EXERCISE DIRECTIONS ▸
Copy the lines in the records below word for word, starting with the line that contains "common name: Baby's-breath" and ending with the line that contains "genus: Dryopteris", both included.

+++ RECORD LIST +++

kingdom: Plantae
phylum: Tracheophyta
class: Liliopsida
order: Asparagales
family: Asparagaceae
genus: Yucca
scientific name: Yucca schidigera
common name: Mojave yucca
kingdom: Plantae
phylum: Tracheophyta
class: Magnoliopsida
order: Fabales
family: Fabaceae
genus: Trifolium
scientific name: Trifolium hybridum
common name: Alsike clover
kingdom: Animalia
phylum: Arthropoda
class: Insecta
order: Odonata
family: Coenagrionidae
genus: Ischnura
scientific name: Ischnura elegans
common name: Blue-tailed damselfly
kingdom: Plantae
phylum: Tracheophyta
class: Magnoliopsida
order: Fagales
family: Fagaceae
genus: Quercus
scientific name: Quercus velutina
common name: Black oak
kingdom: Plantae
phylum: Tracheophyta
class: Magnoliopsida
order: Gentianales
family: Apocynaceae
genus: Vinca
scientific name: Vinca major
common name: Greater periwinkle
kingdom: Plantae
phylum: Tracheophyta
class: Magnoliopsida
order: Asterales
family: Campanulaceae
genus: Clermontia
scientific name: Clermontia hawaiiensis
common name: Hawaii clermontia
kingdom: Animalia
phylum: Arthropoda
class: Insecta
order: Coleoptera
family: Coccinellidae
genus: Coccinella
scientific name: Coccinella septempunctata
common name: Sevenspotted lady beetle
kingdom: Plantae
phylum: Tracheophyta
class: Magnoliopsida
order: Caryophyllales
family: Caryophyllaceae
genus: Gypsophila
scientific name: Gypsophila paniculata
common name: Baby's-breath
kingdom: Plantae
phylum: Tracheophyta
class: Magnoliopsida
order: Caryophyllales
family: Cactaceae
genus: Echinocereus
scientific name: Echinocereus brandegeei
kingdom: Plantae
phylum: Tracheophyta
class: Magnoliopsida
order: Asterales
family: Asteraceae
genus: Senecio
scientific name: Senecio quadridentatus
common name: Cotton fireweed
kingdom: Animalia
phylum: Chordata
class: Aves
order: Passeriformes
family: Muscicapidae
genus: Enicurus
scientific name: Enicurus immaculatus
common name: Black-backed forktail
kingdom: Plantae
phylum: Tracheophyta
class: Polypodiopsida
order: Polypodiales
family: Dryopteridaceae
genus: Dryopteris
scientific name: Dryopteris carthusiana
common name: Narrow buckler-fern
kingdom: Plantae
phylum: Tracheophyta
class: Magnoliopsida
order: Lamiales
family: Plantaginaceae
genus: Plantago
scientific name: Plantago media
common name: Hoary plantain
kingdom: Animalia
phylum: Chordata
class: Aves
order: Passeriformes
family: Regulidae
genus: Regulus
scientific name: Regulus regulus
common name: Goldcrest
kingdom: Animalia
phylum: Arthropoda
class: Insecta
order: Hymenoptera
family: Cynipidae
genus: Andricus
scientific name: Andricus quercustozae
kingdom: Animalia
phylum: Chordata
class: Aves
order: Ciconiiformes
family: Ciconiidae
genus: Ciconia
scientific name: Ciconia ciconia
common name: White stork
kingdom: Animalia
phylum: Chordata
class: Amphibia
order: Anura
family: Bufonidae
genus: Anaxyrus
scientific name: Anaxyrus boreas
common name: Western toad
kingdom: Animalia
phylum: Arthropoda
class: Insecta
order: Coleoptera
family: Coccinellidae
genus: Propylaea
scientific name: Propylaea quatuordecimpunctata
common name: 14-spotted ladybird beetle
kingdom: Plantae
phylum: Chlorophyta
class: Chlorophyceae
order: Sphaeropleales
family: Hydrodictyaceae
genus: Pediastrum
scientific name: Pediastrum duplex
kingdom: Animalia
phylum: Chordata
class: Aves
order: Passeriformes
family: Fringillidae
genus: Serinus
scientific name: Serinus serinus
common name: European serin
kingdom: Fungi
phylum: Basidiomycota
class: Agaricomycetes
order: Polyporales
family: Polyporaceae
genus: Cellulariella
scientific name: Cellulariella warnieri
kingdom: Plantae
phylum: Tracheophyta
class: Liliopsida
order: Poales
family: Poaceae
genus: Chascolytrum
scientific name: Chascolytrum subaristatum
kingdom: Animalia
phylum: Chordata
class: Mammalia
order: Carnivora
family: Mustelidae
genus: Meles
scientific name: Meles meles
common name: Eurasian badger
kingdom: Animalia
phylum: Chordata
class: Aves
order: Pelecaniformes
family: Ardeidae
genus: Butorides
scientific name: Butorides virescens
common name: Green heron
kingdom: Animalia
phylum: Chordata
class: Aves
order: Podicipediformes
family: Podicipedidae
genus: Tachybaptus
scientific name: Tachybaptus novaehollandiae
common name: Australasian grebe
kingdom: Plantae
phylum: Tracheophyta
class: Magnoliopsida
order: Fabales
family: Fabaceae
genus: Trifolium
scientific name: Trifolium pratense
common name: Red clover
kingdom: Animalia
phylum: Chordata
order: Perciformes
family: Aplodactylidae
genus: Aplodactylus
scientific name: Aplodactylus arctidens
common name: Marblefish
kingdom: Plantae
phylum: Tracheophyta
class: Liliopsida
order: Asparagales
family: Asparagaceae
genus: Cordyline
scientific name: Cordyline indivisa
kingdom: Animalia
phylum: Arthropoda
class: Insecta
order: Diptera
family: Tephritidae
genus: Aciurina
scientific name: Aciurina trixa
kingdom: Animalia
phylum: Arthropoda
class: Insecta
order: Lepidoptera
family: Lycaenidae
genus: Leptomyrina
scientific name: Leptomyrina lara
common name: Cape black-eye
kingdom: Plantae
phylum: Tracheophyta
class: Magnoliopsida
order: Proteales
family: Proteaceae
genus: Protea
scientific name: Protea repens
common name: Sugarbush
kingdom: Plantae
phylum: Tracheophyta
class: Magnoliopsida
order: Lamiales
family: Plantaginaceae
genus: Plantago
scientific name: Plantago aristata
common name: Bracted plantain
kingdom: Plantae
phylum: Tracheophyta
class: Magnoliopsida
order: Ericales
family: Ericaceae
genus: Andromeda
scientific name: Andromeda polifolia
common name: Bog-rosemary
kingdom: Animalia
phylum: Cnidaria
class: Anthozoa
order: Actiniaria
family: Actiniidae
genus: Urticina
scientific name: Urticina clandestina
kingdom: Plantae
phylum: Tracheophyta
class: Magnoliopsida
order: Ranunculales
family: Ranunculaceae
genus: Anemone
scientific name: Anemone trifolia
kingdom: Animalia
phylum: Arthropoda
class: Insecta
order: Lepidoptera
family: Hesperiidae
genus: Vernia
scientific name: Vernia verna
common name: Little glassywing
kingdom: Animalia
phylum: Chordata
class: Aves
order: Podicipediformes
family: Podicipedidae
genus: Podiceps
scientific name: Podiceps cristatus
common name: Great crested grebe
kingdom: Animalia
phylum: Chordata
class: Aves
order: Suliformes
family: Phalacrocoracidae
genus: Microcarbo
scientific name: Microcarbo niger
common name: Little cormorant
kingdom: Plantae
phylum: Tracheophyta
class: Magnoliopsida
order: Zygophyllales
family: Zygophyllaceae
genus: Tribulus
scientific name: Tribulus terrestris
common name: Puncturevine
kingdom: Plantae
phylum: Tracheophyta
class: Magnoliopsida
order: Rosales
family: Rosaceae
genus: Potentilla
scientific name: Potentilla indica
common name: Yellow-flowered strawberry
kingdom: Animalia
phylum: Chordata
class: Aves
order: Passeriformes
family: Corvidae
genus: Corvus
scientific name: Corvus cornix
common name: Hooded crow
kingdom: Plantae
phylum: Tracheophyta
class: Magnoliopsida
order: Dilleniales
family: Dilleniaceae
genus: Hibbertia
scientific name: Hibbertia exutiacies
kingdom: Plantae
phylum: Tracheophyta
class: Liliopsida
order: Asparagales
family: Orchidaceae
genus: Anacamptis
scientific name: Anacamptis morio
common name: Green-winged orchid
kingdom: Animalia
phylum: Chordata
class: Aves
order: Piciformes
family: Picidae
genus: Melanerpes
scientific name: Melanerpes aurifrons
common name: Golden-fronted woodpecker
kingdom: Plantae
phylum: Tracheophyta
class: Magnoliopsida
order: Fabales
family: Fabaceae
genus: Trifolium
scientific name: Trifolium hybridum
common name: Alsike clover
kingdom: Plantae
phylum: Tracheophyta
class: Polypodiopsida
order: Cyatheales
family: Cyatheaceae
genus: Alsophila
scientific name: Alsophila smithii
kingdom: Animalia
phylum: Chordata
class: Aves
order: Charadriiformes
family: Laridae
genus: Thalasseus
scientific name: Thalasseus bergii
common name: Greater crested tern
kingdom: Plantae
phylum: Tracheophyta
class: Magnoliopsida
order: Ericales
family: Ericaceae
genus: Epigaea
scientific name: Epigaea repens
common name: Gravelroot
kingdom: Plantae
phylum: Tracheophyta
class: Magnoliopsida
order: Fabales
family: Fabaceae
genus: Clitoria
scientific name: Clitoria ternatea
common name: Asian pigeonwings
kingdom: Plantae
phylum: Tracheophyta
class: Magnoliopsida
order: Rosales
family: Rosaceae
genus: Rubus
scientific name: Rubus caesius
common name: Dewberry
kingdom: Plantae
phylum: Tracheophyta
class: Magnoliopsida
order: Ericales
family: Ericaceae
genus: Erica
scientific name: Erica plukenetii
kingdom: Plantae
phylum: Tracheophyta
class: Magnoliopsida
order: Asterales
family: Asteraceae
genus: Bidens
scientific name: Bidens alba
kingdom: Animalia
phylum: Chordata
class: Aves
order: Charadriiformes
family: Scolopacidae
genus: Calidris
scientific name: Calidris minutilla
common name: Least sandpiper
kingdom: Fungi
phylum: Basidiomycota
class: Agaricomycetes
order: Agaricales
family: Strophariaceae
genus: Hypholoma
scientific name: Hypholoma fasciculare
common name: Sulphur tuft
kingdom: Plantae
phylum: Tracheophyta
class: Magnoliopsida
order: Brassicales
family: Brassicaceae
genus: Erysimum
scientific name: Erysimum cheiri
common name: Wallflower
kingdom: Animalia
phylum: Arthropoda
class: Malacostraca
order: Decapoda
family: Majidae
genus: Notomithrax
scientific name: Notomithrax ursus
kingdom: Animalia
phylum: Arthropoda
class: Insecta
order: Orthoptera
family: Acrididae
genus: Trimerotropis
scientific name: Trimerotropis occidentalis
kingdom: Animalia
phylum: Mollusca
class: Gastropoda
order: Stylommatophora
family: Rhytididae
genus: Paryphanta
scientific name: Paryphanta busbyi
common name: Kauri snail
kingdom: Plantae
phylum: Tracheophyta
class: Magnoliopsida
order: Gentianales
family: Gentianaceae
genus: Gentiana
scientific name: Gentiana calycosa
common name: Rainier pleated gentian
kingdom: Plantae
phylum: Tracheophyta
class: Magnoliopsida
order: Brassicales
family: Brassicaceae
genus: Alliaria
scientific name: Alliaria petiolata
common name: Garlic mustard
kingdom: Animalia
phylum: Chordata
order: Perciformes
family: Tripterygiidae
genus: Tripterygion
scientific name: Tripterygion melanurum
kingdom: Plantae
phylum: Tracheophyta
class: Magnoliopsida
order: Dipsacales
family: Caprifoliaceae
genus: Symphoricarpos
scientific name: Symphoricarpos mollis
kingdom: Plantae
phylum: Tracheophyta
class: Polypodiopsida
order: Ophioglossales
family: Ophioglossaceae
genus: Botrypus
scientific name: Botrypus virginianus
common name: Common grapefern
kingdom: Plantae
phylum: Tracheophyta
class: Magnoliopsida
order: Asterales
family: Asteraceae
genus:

+++

EXERCISE SOLUTION ▸
common name: Baby's-breath
kingdom: Plantae
phylum: Tracheophyta
class: Magnoliopsida
order: Caryophyllales
family: Cactaceae
genus: Echinocereus
scientific name: Echinocereus brandegeei
kingdom: Plantae
phylum: Tracheophyta
class: Magnoliopsida
order: Asterales
family: Asteraceae
genus: Senecio
scientific name: Senecio quadridentatus
common name: Cotton fireweed
kingdom: Animalia
phylum: Chordata
class: Aves
order: Passeriformes
family: Muscicapidae
genus: Enicurus
scientific name: Enicurus immaculatus
common name: Black-backed forktail
kingdom: Plantae
phylum: Tracheophyta
class: Polypodiopsida
order: Polypodiales
family: Dryopteridaceae
genus: Dryopteris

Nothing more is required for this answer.